Okura not:
Günün 11’i, Türkiye medyasındaki görüş ve yorum çeşitliliğini yansıtmak amacıyla hazırlanmaktadır. Aşağıda özetini bulacağınız yazıya yer vermemiz, içeriğini onayladığımız ve/veya desteklediğimiz anlamına gelmez.
Birkaç gündür yoğunlaşan nefret iklimi bu kez, 2024 yılında 15 yaşındaki Ahmet Mattia Minguzzi’nin akranları tarafından öldürülmesiyle ilgili yaşandı. Bu çok can yakıcı olay, Ahmet Mattia’nin ölümü nasıl engellenirdi sorusunu sormak, fail konumundaki çocukların nasıl bu kadar şiddetle buluşabildiğini tartışmak yerine müebbete varan cezalandırıcı söylemlerle bir kere daha gölgelendi, olaya ilişkin hakikat görünmez oldu.

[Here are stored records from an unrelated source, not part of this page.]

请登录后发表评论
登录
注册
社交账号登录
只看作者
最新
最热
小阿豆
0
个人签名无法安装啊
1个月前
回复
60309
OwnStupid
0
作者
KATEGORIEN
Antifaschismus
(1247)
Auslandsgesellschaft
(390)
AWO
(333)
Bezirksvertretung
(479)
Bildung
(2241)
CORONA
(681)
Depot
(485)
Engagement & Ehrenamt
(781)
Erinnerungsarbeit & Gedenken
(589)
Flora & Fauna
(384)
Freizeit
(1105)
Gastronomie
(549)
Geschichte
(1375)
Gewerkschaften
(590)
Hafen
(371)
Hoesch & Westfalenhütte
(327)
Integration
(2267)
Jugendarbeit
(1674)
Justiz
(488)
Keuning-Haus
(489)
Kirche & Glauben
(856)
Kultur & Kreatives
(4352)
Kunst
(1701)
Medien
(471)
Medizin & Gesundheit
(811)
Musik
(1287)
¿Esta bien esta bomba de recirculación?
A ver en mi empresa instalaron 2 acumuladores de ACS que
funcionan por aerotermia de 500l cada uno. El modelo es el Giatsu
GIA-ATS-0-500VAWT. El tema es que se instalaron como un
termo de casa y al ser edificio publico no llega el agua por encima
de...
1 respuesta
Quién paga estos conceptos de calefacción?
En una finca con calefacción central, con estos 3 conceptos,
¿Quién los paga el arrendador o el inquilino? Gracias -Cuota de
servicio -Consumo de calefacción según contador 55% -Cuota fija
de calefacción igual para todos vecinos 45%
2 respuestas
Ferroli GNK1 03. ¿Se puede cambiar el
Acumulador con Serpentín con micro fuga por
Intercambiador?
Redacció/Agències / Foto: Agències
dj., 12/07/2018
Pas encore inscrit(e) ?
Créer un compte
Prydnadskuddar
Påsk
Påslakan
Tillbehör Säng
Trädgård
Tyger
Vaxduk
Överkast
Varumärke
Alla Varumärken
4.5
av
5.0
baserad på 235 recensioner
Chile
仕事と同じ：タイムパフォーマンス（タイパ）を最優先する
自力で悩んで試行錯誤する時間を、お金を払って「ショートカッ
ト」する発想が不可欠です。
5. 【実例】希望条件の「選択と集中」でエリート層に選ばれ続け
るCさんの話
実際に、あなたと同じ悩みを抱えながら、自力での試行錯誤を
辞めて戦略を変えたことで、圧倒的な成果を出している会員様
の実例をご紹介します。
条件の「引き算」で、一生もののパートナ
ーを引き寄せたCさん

Oysa Türkiye, Birleşmiş Milletler Çocuk Hakları Sözleşmesi’ne taraf bir ülke. Ve bu sözleşmenin yaklaşımına göre; eğer bir çocuk suça karışmışsa, bu durum o çocuğun öncesinde ciddi hak ihlallerine maruz kaldığının göstergesidir. Çocuk hakları savunucularının da sıkça vurguladığı gibi ‘suça karışan çocuk’ bir sonuçtur, bir başlangıç değil. Dolayısıyla BM Çocuk Hakları Sözleşmesi başta kamu idaresi olmak üzere hepimizi “Bu çocuk neden suça karıştı? Hangi koşullar onu bu noktaya getirdi?” sorularını sormakla yükümlü kılar.
Ahmet Mattia Minguzzi’nin ölümü, tıpkı diğer çocuk ölümleri gibi önlenebilirdi. Ve bu sorumluluk BM Çocuk Hakları Sözleşmesi’ne göre devlete aittir. Devletler, çocukların suçla ve suç örgütleriyle bağ kurmaması için önleyici sosyal politikaları hayata geçirmekle yükümlüdür. Ama ne yazık ki derinleşen eşitsizlik, adaletsizlik, umutsuzluk ve ekonomik çıkışsızlık çocukları ya çalışırken de sokakta yürürken de, okul ya da evdeyken de tehlikeye açık hale getiriyor, ya da onları ‘tehlike’ olarak gösteren bir zemin yaratıyor.